• _What is required_
All lines from the one containing "(3,3'-diaminobenzidine) immunohistochemical staining" through the last line of the listing should be given again exactly, with no pictures.

• _Provided material_
_ _ _

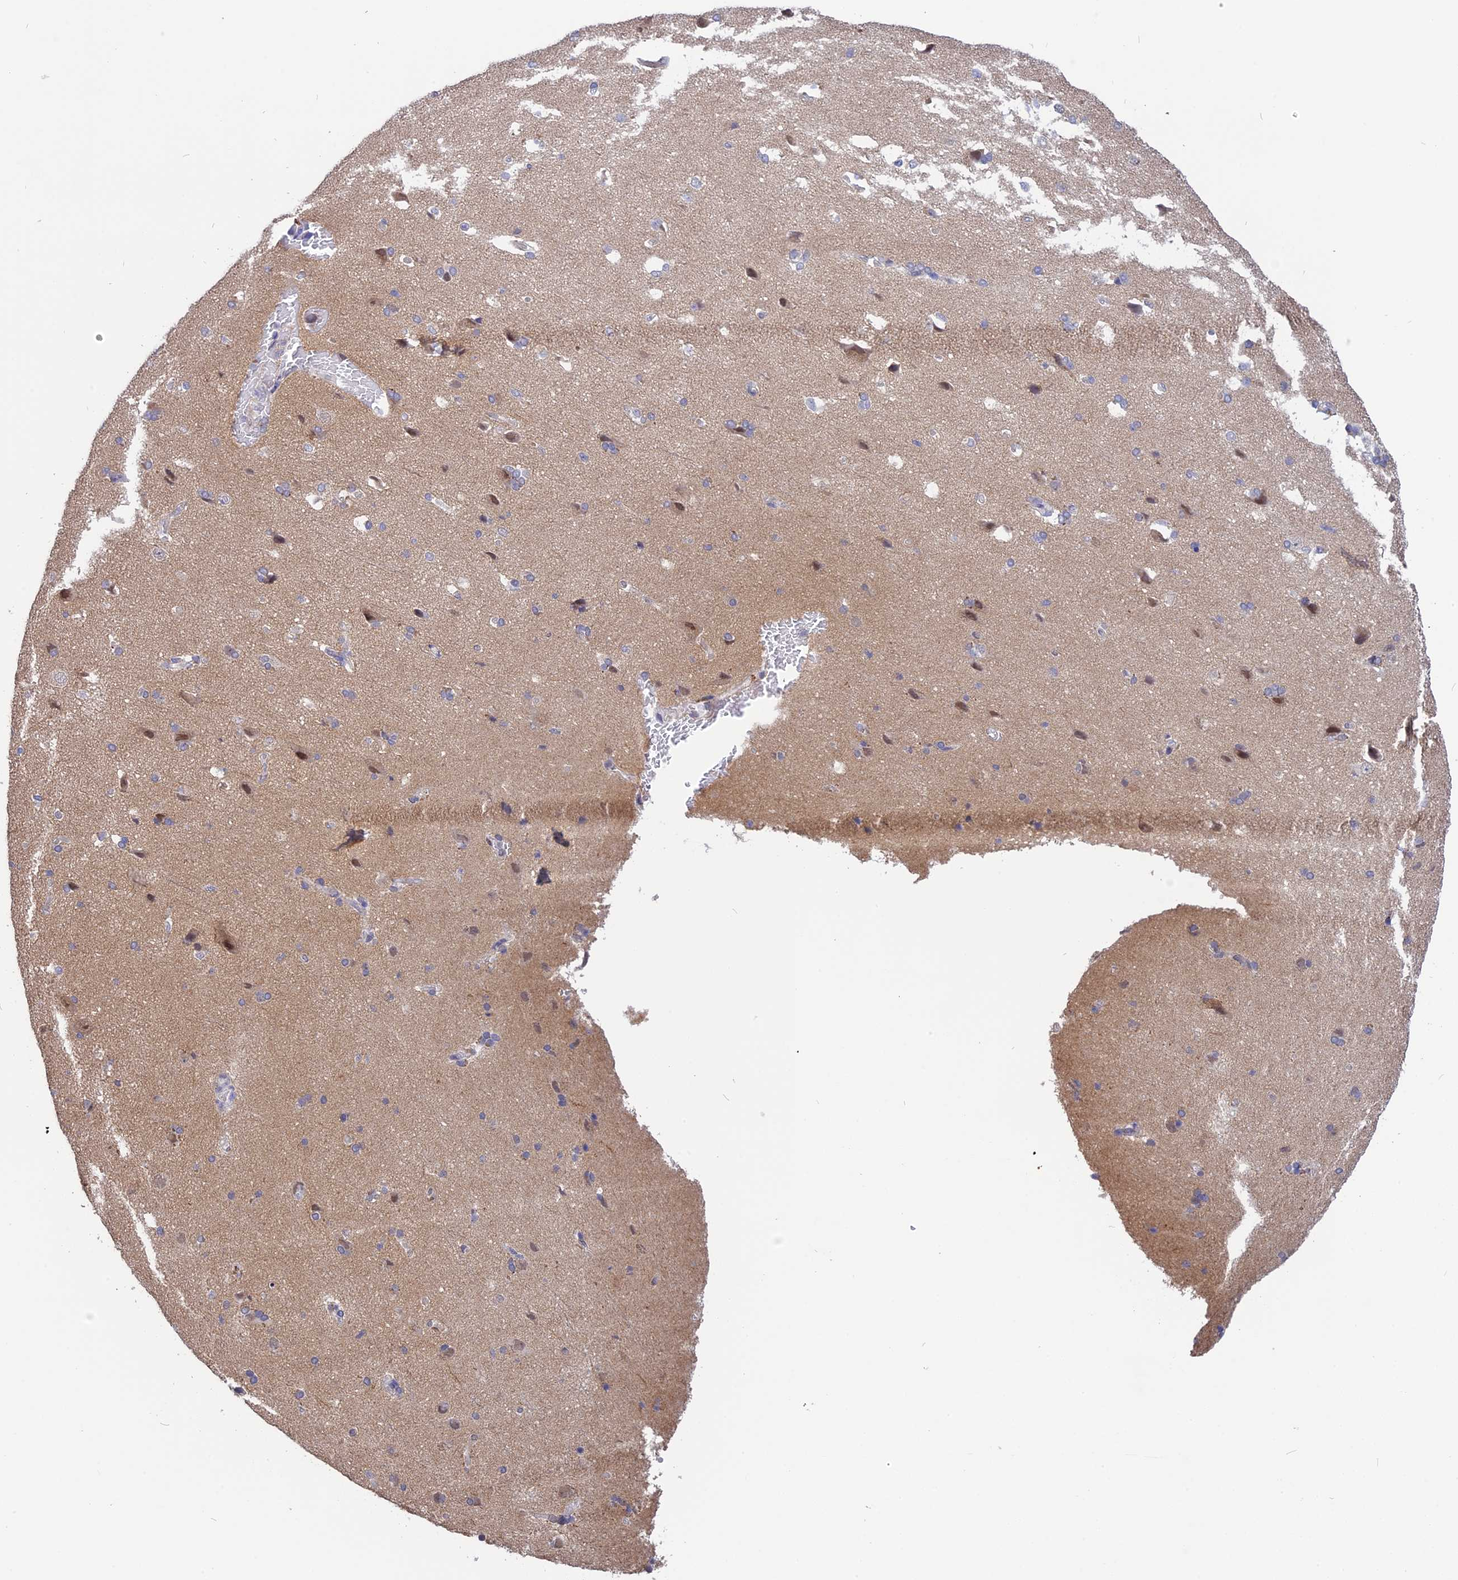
{"staining": {"intensity": "negative", "quantity": "none", "location": "none"}, "tissue": "cerebral cortex", "cell_type": "Endothelial cells", "image_type": "normal", "snomed": [{"axis": "morphology", "description": "Normal tissue, NOS"}, {"axis": "topography", "description": "Cerebral cortex"}], "caption": "Immunohistochemical staining of benign human cerebral cortex displays no significant staining in endothelial cells. (DAB immunohistochemistry (IHC), high magnification).", "gene": "KCTD14", "patient": {"sex": "male", "age": 62}}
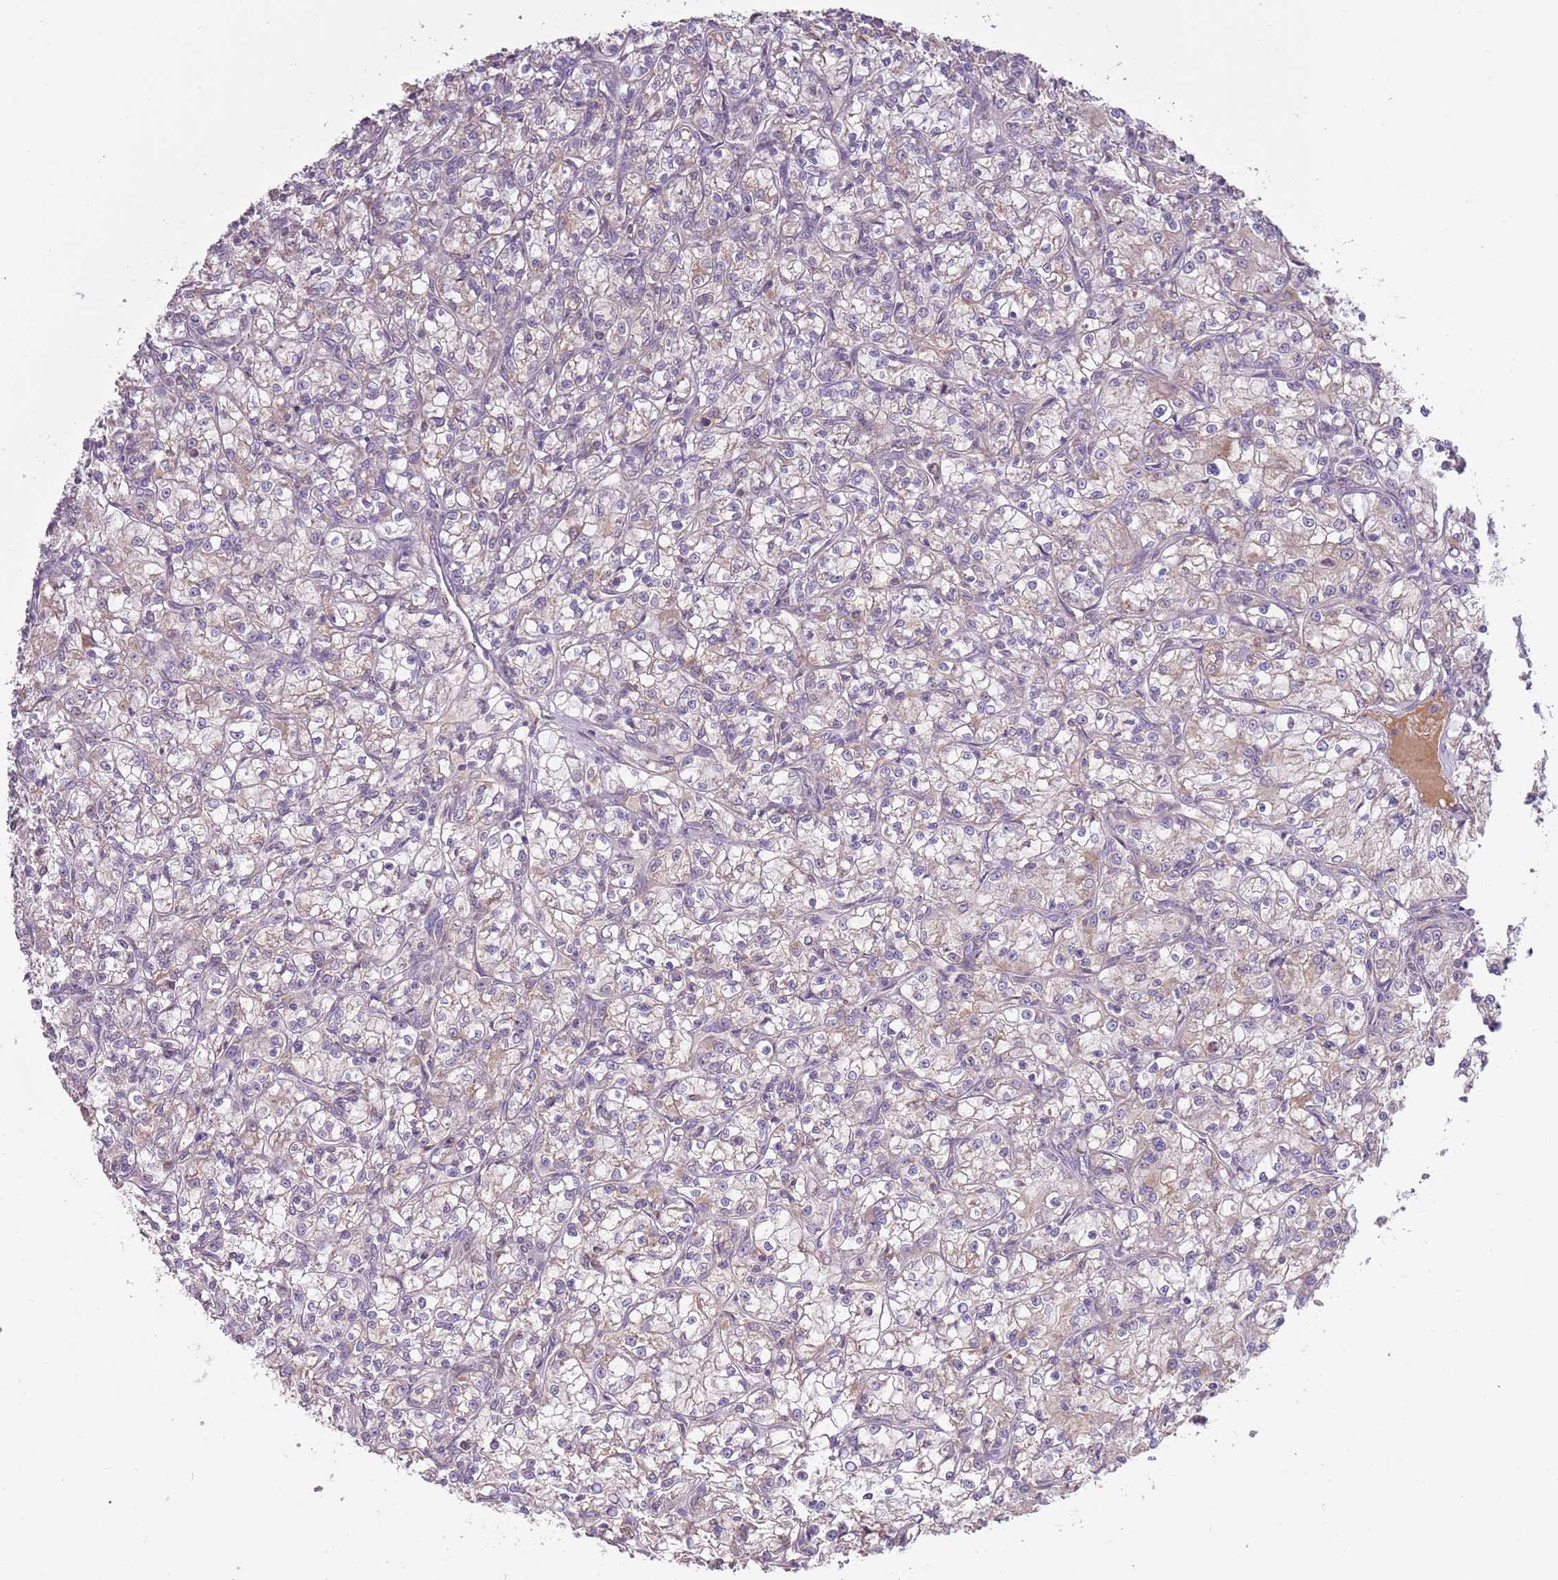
{"staining": {"intensity": "negative", "quantity": "none", "location": "none"}, "tissue": "renal cancer", "cell_type": "Tumor cells", "image_type": "cancer", "snomed": [{"axis": "morphology", "description": "Adenocarcinoma, NOS"}, {"axis": "topography", "description": "Kidney"}], "caption": "DAB (3,3'-diaminobenzidine) immunohistochemical staining of human renal cancer shows no significant expression in tumor cells. (Brightfield microscopy of DAB (3,3'-diaminobenzidine) immunohistochemistry (IHC) at high magnification).", "gene": "SYS1", "patient": {"sex": "female", "age": 59}}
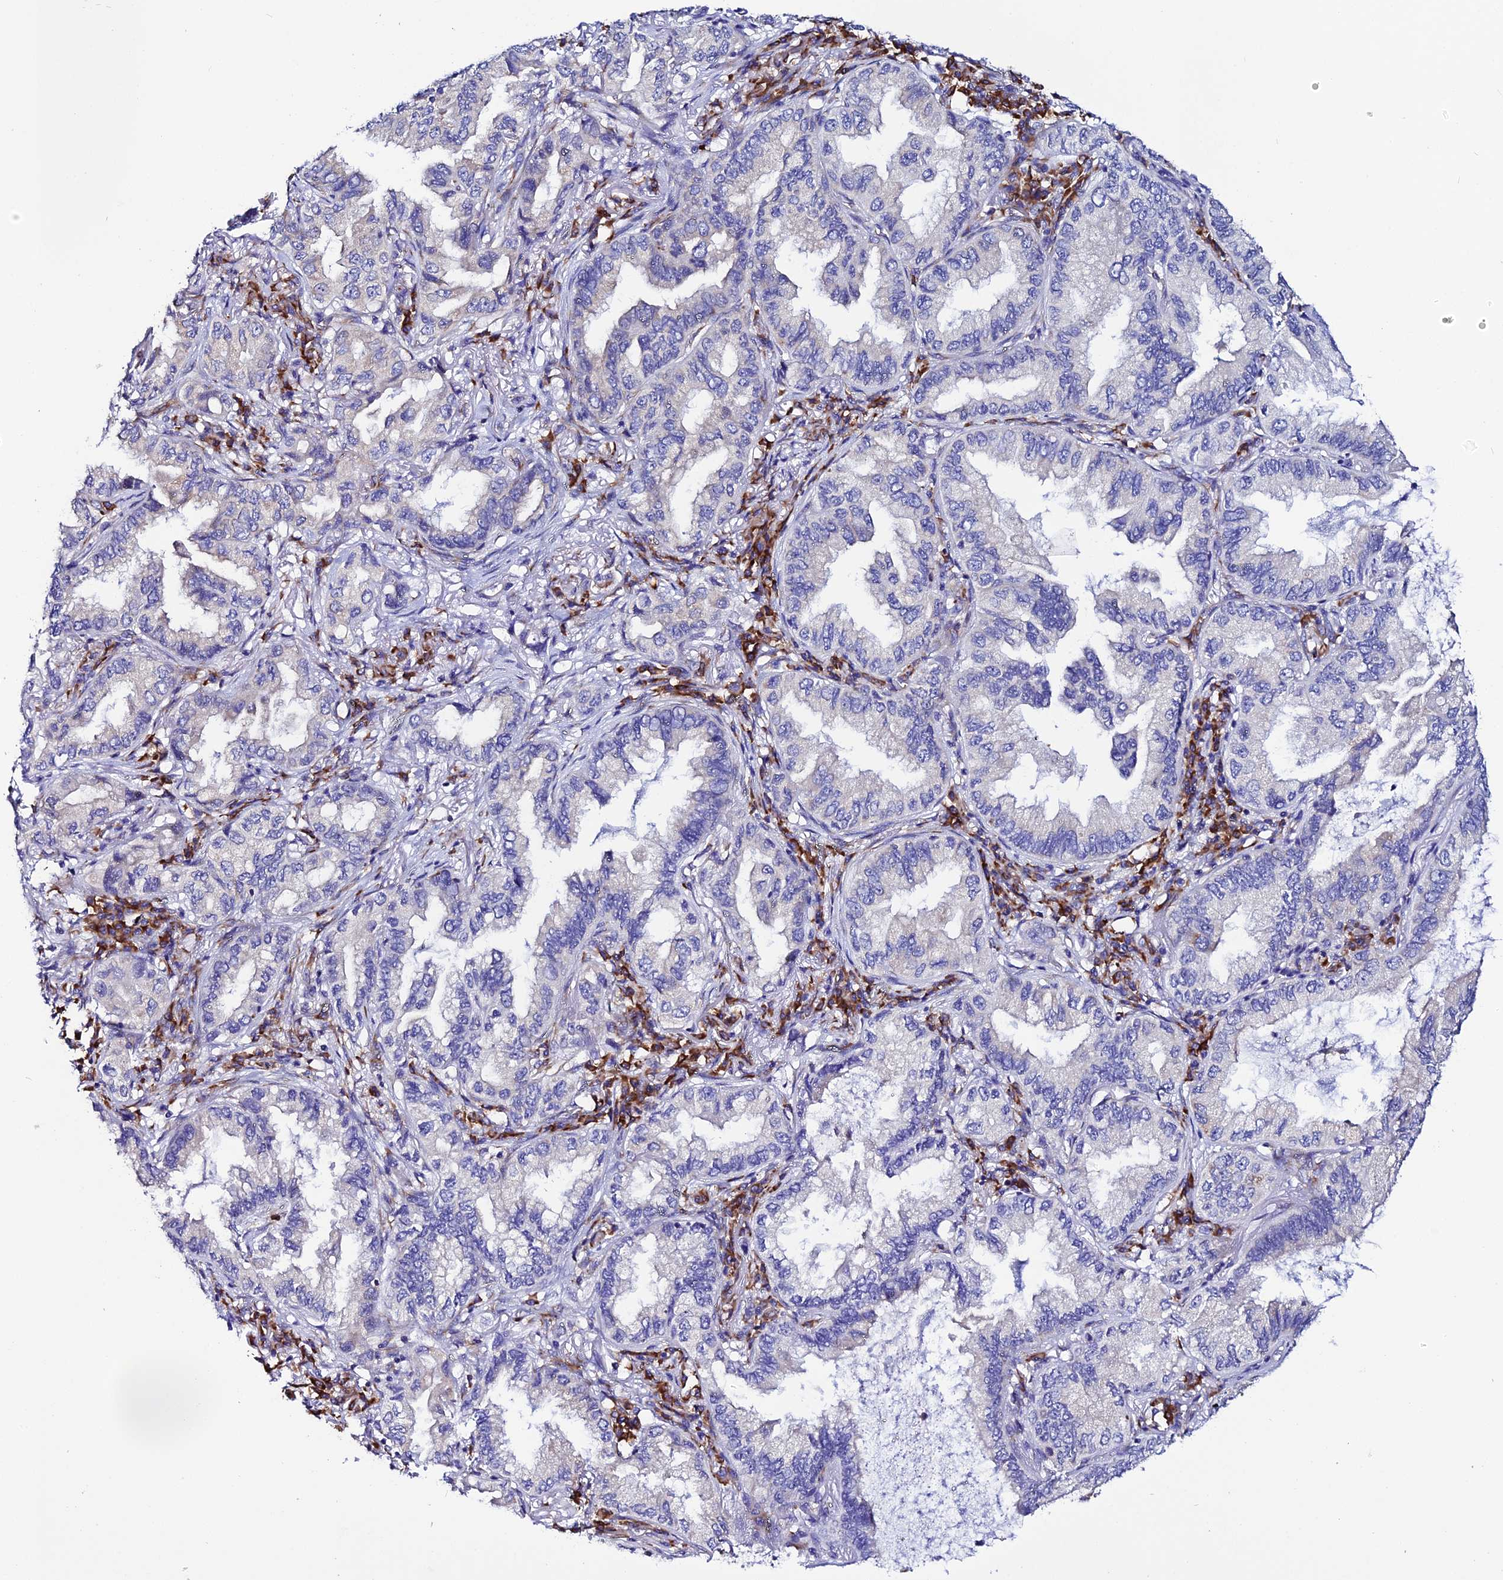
{"staining": {"intensity": "negative", "quantity": "none", "location": "none"}, "tissue": "lung cancer", "cell_type": "Tumor cells", "image_type": "cancer", "snomed": [{"axis": "morphology", "description": "Adenocarcinoma, NOS"}, {"axis": "topography", "description": "Lung"}], "caption": "The IHC photomicrograph has no significant expression in tumor cells of lung cancer tissue.", "gene": "EEF1G", "patient": {"sex": "female", "age": 69}}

_ _ _

• _Task answer_
{"staining": {"intensity": "negative", "quantity": "none", "location": "none"}, "tissue": "renal cancer", "cell_type": "Tumor cells", "image_type": "cancer", "snomed": [{"axis": "morphology", "description": "Adenocarcinoma, NOS"}, {"axis": "topography", "description": "Kidney"}], "caption": "DAB (3,3'-diaminobenzidine) immunohistochemical staining of human renal cancer shows no significant expression in tumor cells. (Brightfield microscopy of DAB (3,3'-diaminobenzidine) immunohistochemistry (IHC) at high magnification).", "gene": "SYS1", "patient": {"sex": "female", "age": 59}}
{"staining": {"intensity": "negative", "quantity": "none", "location": "none"}, "tissue": "lung cancer", "cell_type": "Tumor cells", "image_type": "cancer", "snomed": [{"axis": "morphology", "description": "Adenocarcinoma, NOS"}, {"axis": "topography", "description": "Lung"}], "caption": "The IHC photomicrograph has no significant expression in tumor cells of lung cancer tissue.", "gene": "EEF1G", "patient": {"sex": "female", "age": 69}}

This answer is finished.